═══ EXERCISE INPUTS ═══

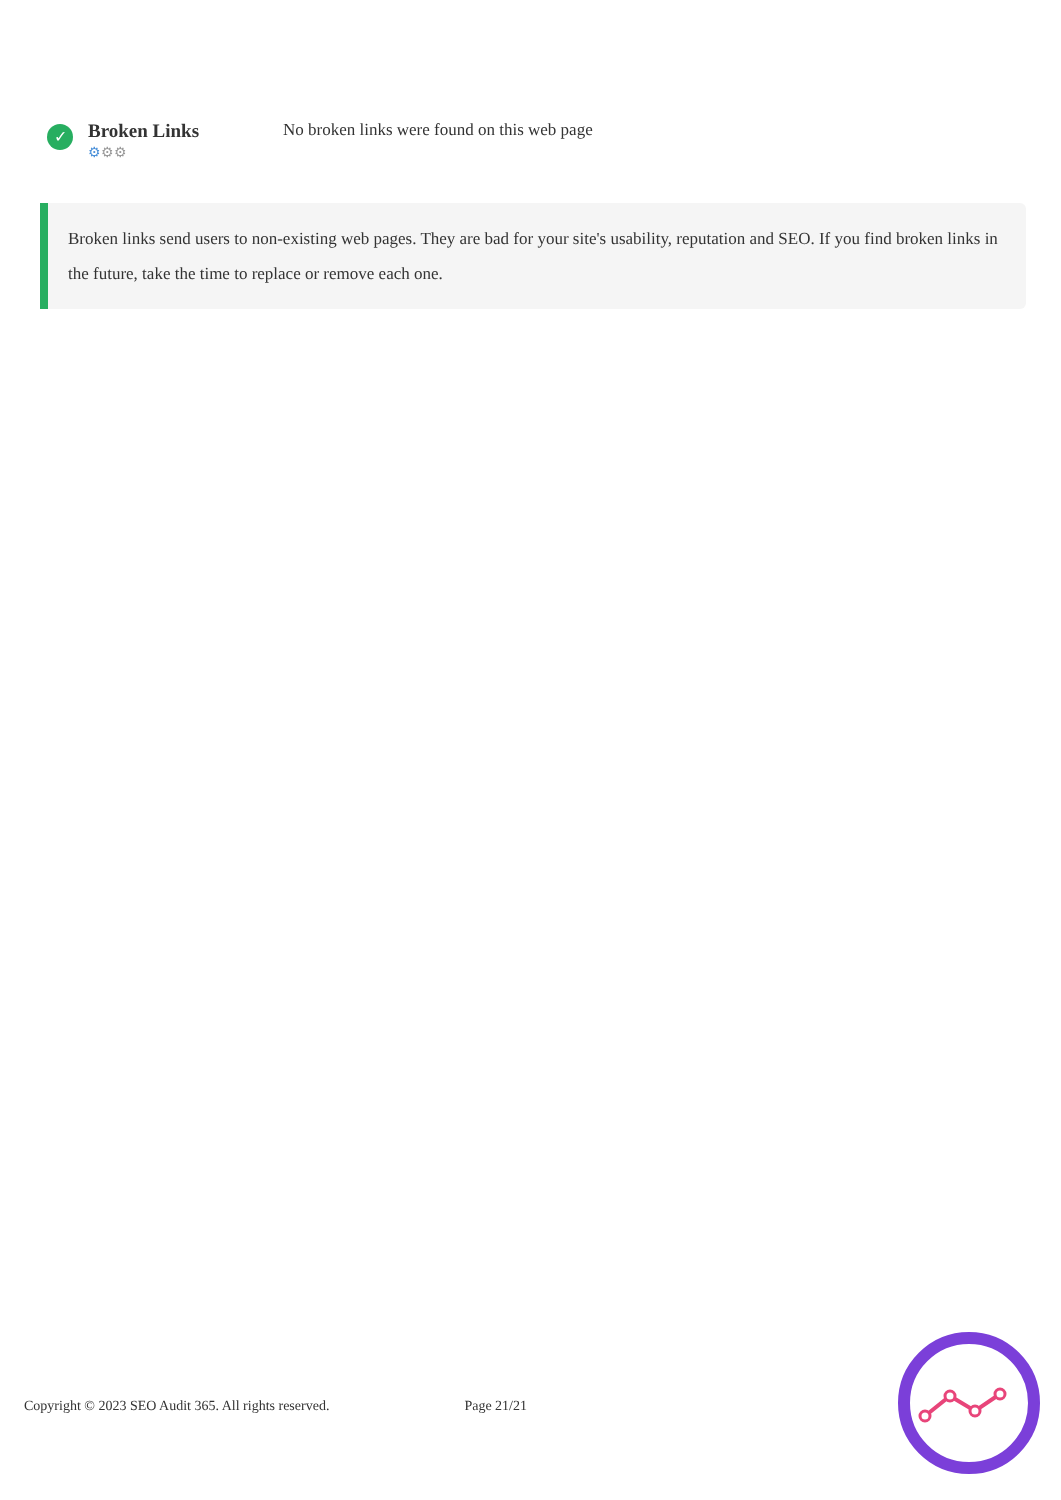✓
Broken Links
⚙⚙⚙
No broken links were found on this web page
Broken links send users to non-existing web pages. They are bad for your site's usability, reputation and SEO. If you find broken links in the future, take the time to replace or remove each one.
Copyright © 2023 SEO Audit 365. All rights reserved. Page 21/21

═══

Exactly the lines from the one containing "No broken links were found on this web page" through the end of the records should be reproduced, and no others.

No broken links were found on this web page
Broken links send users to non-existing web pages. They are bad for your site's usability, reputation and SEO. If you find broken links in the future, take the time to replace or remove each one.
Copyright © 2023 SEO Audit 365. All rights reserved. Page 21/21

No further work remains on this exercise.